The 14 accountability domains in this document share a common thread: they are all obligations that only the Risk Function can fulfil because of its structural independence from the first line. Management owns the strategy and executes the controls. The Board sets the appetite and holds ultimate accountability. The Risk Function’s value exists precisely in the space between those two — providing the independent identification, measurement, challenge, and monitoring that neither party can provide for itself.
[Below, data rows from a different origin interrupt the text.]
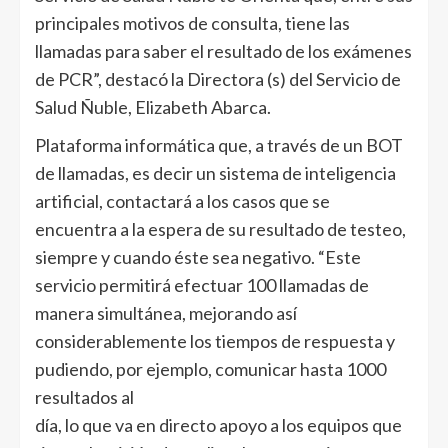
principales motivos de consulta, tiene las
llamadas para saber el resultado de los exámenes
de PCR”, destacó la Directora (s) del Servicio de
Salud Ñuble, Elizabeth Abarca.
Plataforma informática que, a través de un BOT
de llamadas, es decir un sistema de inteligencia
artificial, contactará a los casos que se
encuentra a la espera de su resultado de testeo,
siempre y cuando éste sea negativo. “Este
servicio permitirá efectuar 100 llamadas de
manera simultánea, mejorando así
considerablemente los tiempos de respuesta y
pudiendo, por ejemplo, comunicar hasta 1000
resultados al
día, lo que va en directo apoyo a los equipos que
Independence is not sufficient without competence. A Risk Function that does not understand adversarial prompt injection cannot challenge the adequacy of validation coverage that tested for it. A Risk Function that does not understand the EU AI Act’s August 2026 high-risk compliance obligations cannot assess whether the organisation’s regulatory exposure is material. The 14 accountability domains require not only structural independence but substantive AI literacy — an increasingly scarce and strategically important capability in the Risk Function itself.
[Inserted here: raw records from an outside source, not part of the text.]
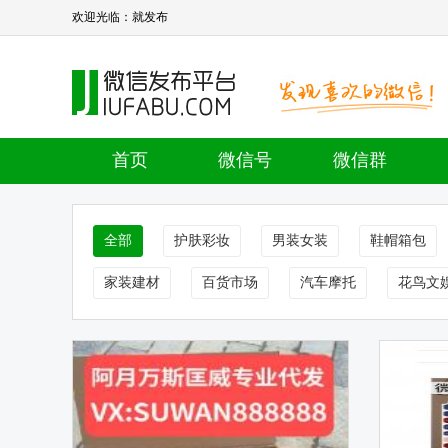
欢迎光临：就发布
首页
微信号
微信群
全部
护肤彩妆
男装女装
鞋帽箱包
家装建材
百货市场
汽车摩托
花鸟文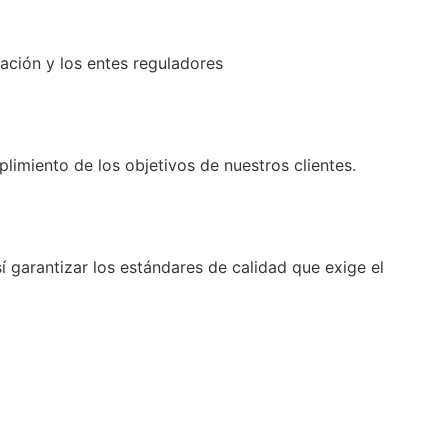
zación y los entes reguladores
limiento de los objetivos de nuestros clientes.
í garantizar los estándares de calidad que exige el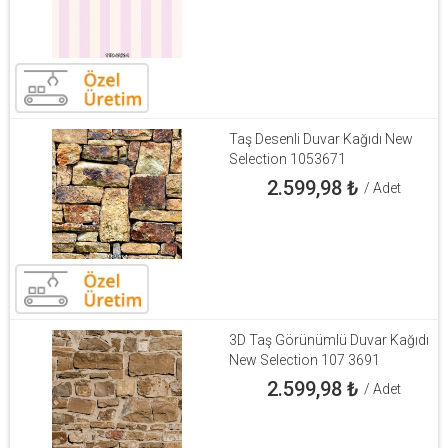
Taş Desenli Duvar Kağıdı New
Selection 1053671
2.599,98
₺
/ Adet
3D Taş Görünümlü Duvar Kağıdı
New Selection 107 3691
2.599,98
₺
/ Adet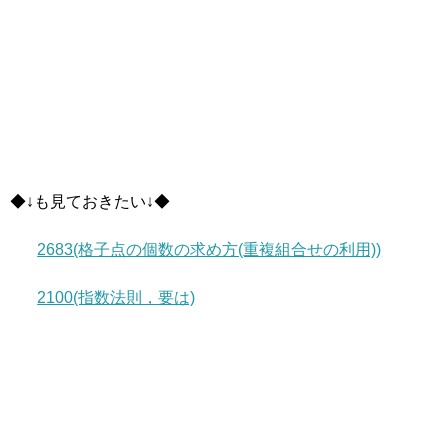
◆↓も見ておきたい↓◆
2683(格子点の個数の求め方(重複組合せの利用))
2100(指数法則，要は)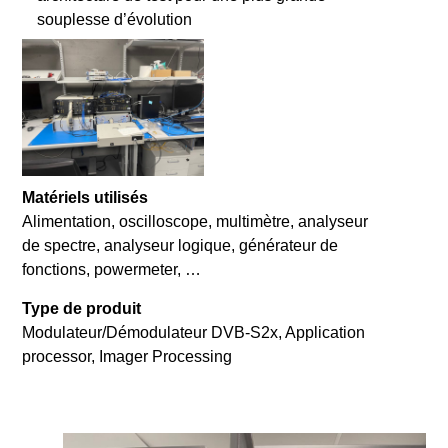
souplesse d’évolution
Matériels utilisés
Alimentation, oscilloscope, multimètre, analyseur
de spectre, analyseur logique, générateur de
fonctions, powermeter, …
Type de produit
Modulateur/Démodulateur DVB-S2x, Application
processor, Imager Processing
The organisations that will navigate the 2026 AI regulatory environment with confidence are those where the Risk Function is already operating as described here: owning the framework, challenging model assumptions, monitoring continuously, governing ethically, and reporting objectively to the Board. Those who are still treating AI risk as an IT issue — governed by technology controls rather than enterprise risk discipline — are building the exposure that will define next year’s incident reports.
The Risk Function’s role in AI governance is not to slow down AI adoption. It is to make AI adoption sustainable — by ensuring that the systems organisations deploy are understood, controlled, monitored, and aligned with the risk appetite that the Board has approved. That is not a constraint on AI ambition. It is the architecture of AI confidence.